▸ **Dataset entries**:
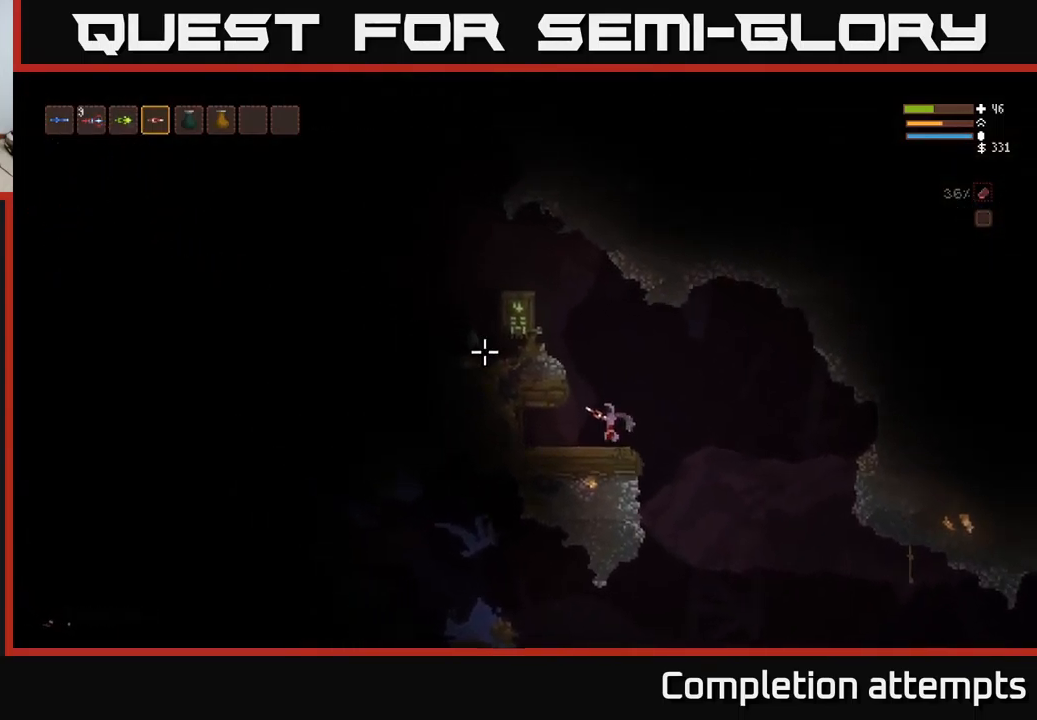
{"buttons": ["L2"], "left_stick": "center", "right_stick": "up-left", "events": [[167, "L2", "down"]]}
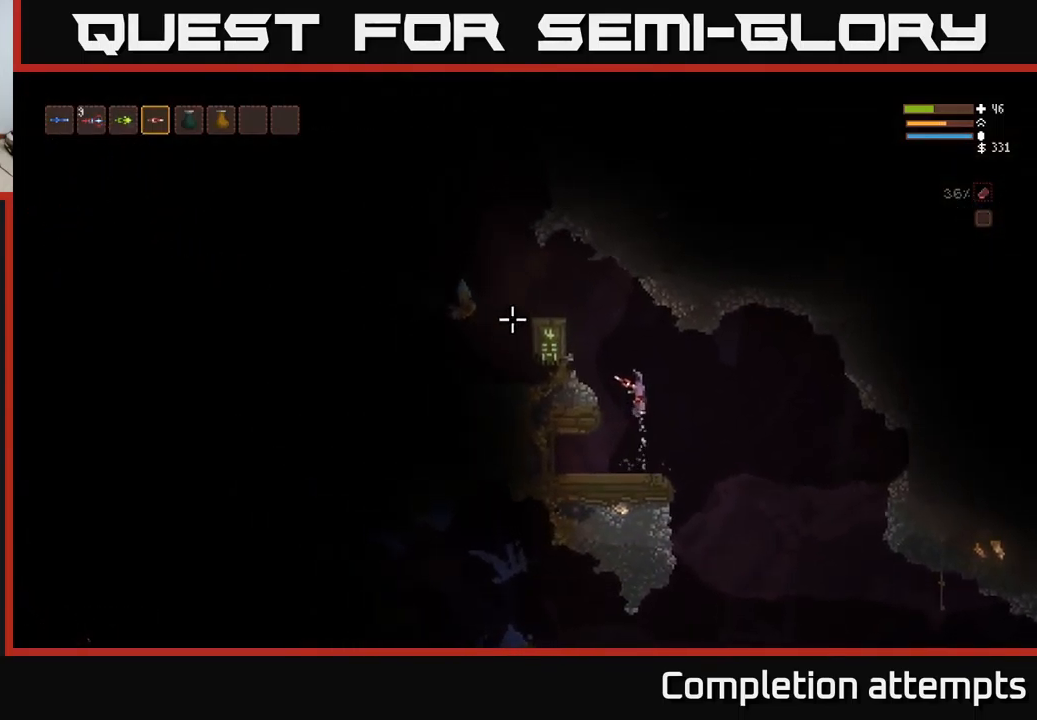
{"buttons": ["L2"], "left_stick": "left", "right_stick": "left", "events": [[50, "right_stick", "left"], [100, "left_stick", "left"]]}
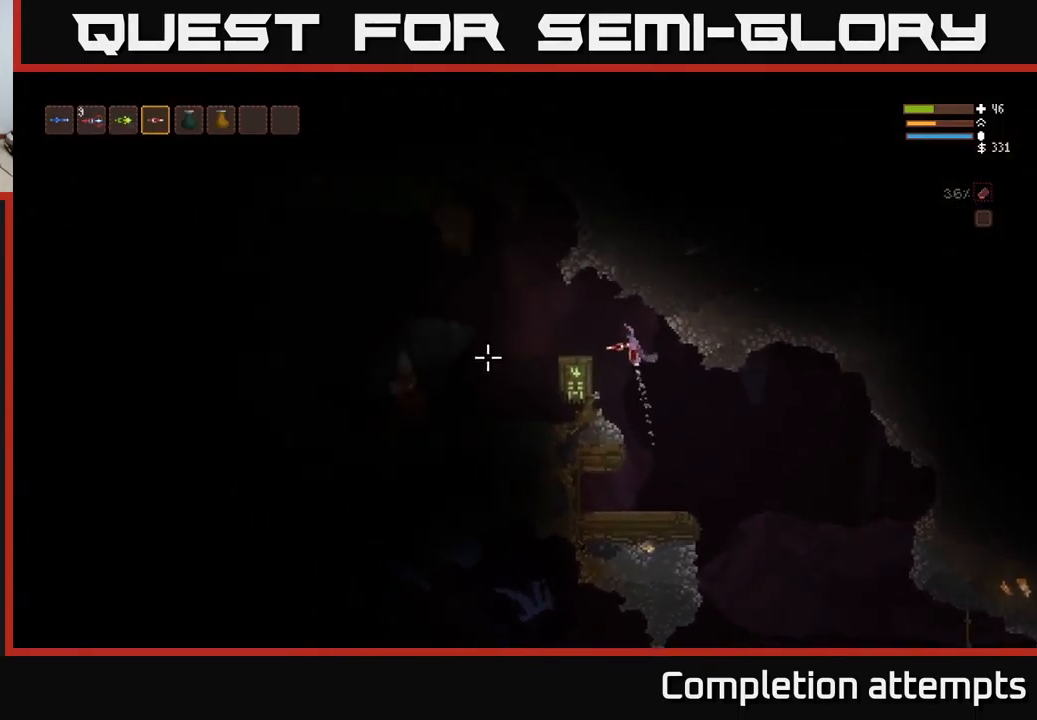
{"buttons": [], "left_stick": "right", "right_stick": "left", "events": [[67, "R2", "down"], [84, "L2", "up"], [167, "R2", "up"], [234, "left_stick", "center"], [350, "R2", "down"], [384, "left_stick", "right"], [467, "R2", "up"]]}
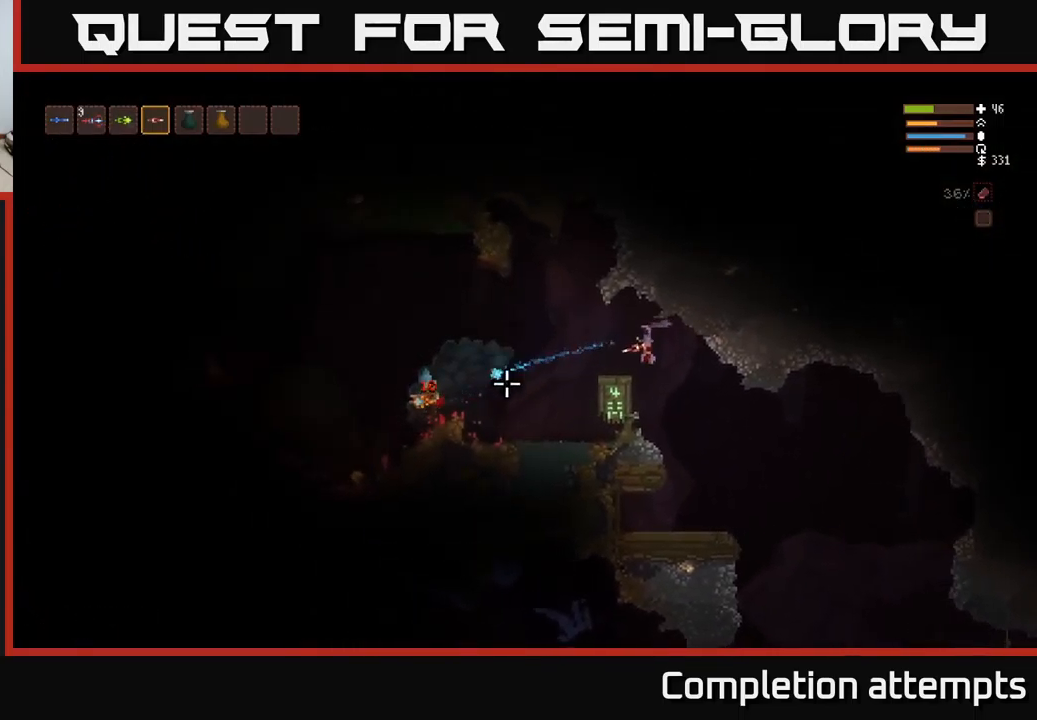
{"buttons": ["L2"], "left_stick": "center", "right_stick": "left", "events": [[134, "left_stick", "left"], [317, "left_stick", "center"], [350, "L2", "down"]]}
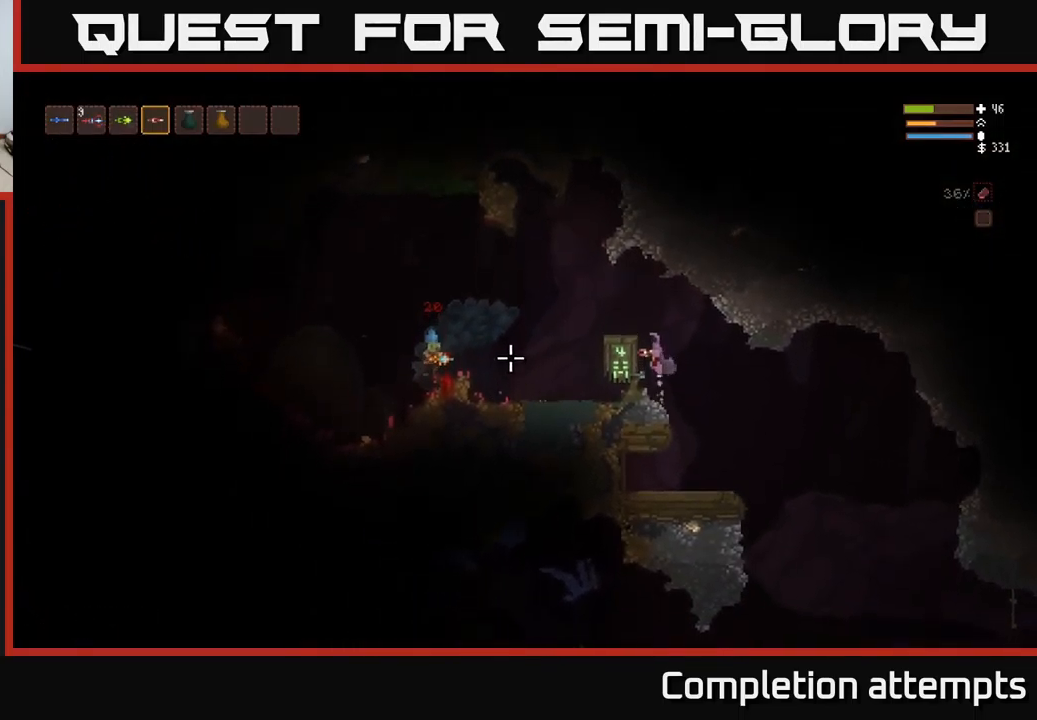
{"buttons": [], "left_stick": "right", "right_stick": "left", "events": [[134, "left_stick", "right"], [150, "L2", "up"], [367, "R2", "down"], [484, "R2", "up"]]}
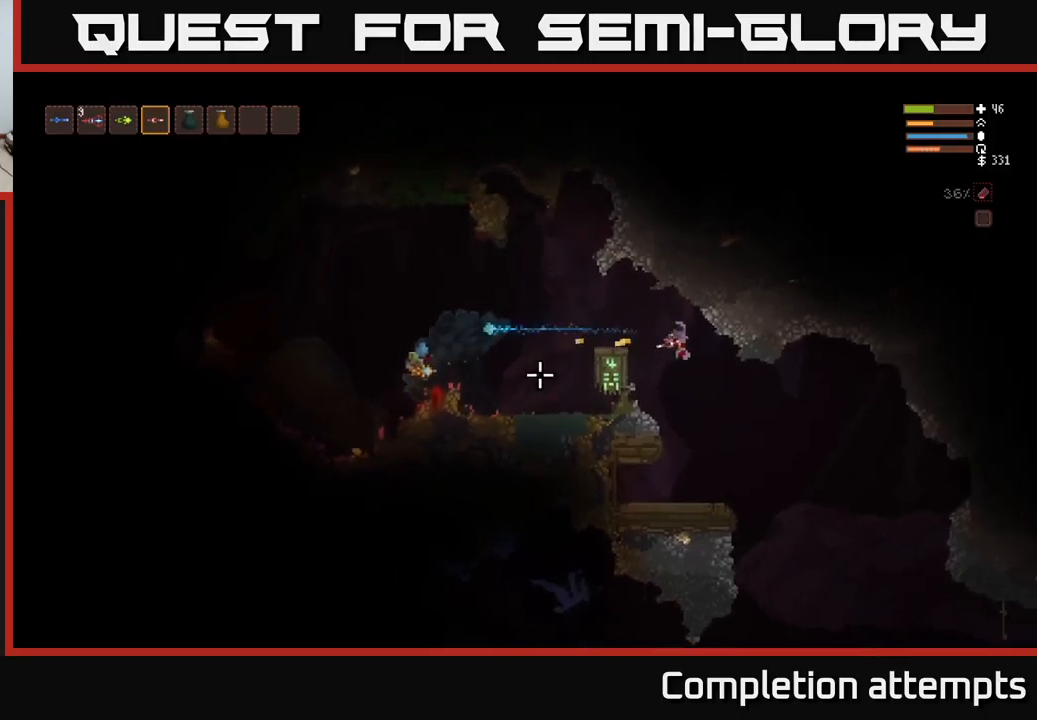
{"buttons": [], "left_stick": "center", "right_stick": "left", "events": [[250, "left_stick", "left"], [483, "left_stick", "center"]]}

▸ **Problem description**: Reply with nothing but the number of lines in the data above that contain "down".

▸ **Completed task**: 4